Due to these drastic consequences, 122 countries – working in tandem with survivors of nuclear weapons use and testing, civil society organisations and international organisations – launched the UN Treaty on the Prohibition of Nuclear Weapons (TPNW) in 2017.
The TPNW prohibits the use, testing and threat of the use of nuclear weapons and commits countries to support survivors and clean up the toxic, radioactive legacy of nuclear testing. In comparison, the Treaty on the Non-Proliferation of Nuclear Weapons (NPT), adopted in 1968, only aimed to limit the spread of nuclear weapons.
The five original nuclear-armed countries (the United States, Britain, France, Russia, and China) that are party to the NPT have made little to no progress towards their commitments to pursue disarmament during the past five decades. When they last met in August, NPT countries failed for the second time since 2010 to come to an agreement on further implementation of the treaty because Russia blocked the final outcome document due to its references to Ukrainian nuclear power plants.
“We were not content to be victims… We rose up. We shared our stories of survival. We said: humanity and nuclear weapons cannot coexist.”
The TPNW was created specifically because of the NPT’s failure to produce nuclear disarmament. The treaty is seen as a way to break the logjam and move the world towards the abolition of these weapons by stigmatising and delegitimising their possession.

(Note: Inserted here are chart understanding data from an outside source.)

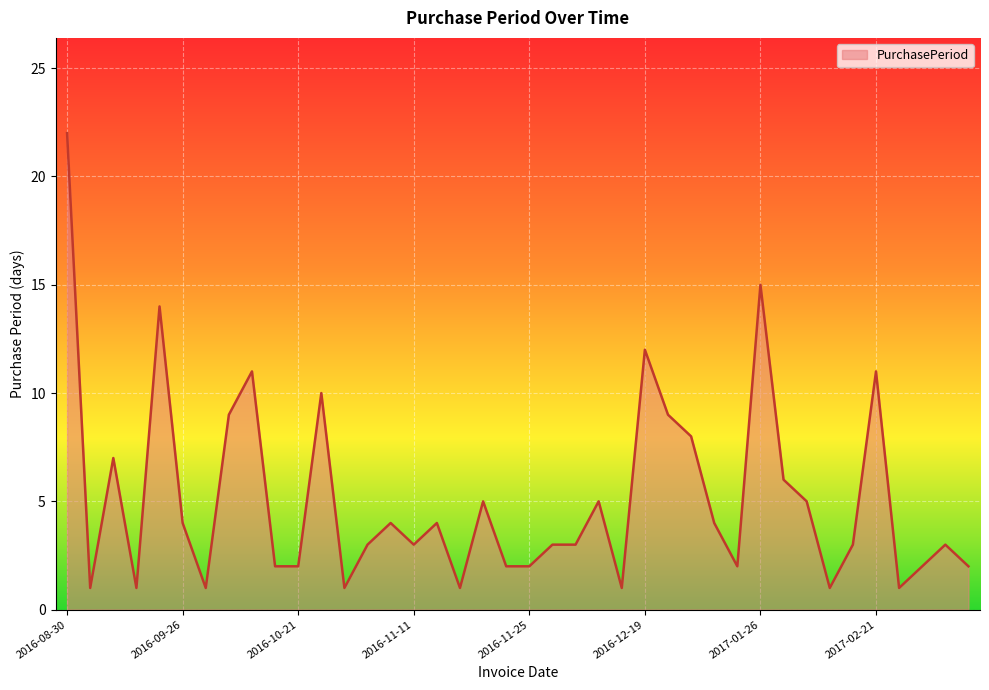

What is the smallest value displayed?

1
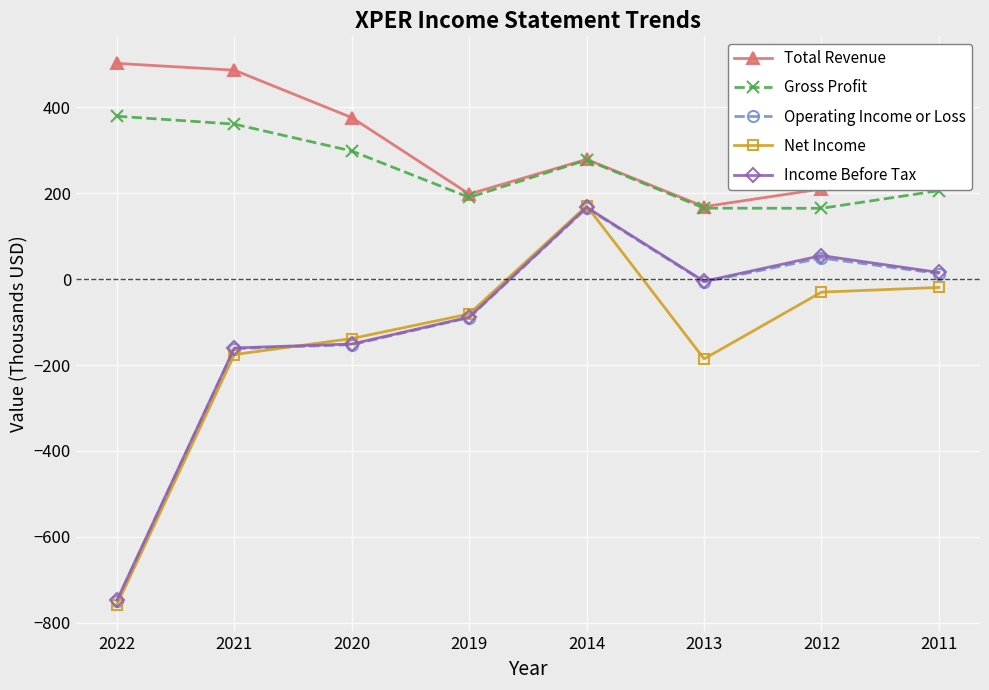

At which category is the sum across all series the highest?

2014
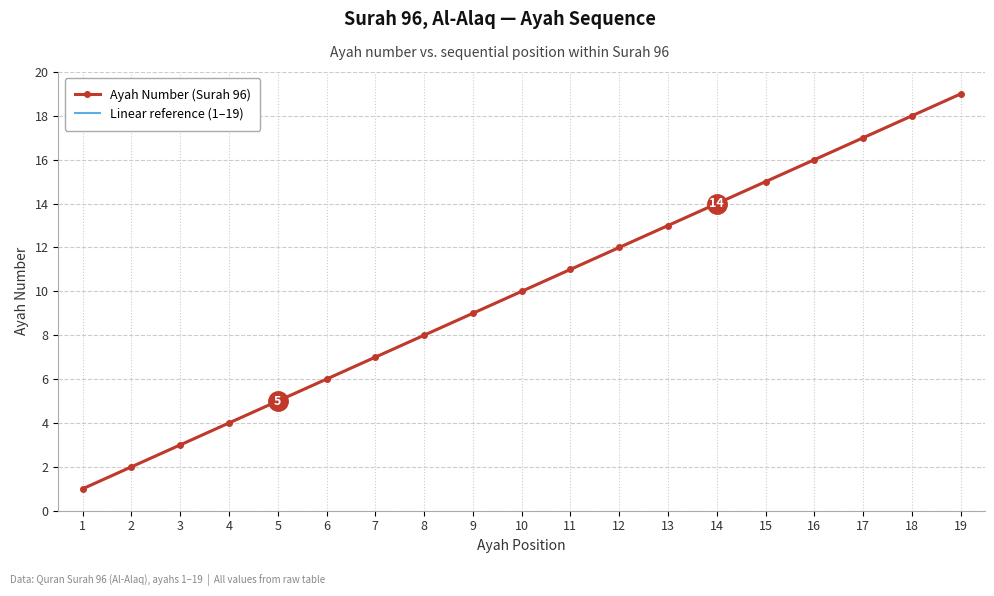

Reading left to right, extract all data points from this chart.

Ayah Number (Surah 96): 1=1	2=2	3=3	4=4	5=5	6=6	7=7	8=8	9=9	10=10	11=11	12=12	13=13	14=14	15=15	16=16	17=17	18=18	19=19
Linear reference (1–19): 1=1	2=2	3=3	4=4	5=5	6=6	7=7	8=8	9=9	10=10	11=11	12=12	13=13	14=14	15=15	16=16	17=17	18=18	19=19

Support for the TPNW is growing. The treaty officially entered into force in 2021 and held its first major meeting this June, adopting a landmark political declaration and 50-point plan of action to implement the treaty. On the sidelines of the recent UN General Assembly, five more countries signed and two more ratified the treaty, bringing the number of signatories so far to 91, with 68 ratifications.
The TPNW is a beacon of hope in a bleak international security environment. It is a reaffirmation that the majority of the world’s countries seek to pursue their security through the elimination of nuclear weapons – not through nuclear armament.
Just as biological and chemical weapons were banned under international conventions as a first step towards their stigmatisation and near-elimination, nuclear weapons are now banned under international law as a step towards ending them for good.
As Setsuko Thurlow, who survived the atomic bombing of Hiroshima when she was 13 years old, said when she accepted the Nobel Peace Prize on behalf of the International Campaign to Abolish Nuclear Weapons (ICAN) in 2017: “We were not content to be victims… We rose up. We shared our stories of survival. We said: humanity and nuclear weapons cannot coexist.”
In this moment of great peril, it is time for humanitarians around the world to push for nuclear abolition through the universalisation of the TPNW.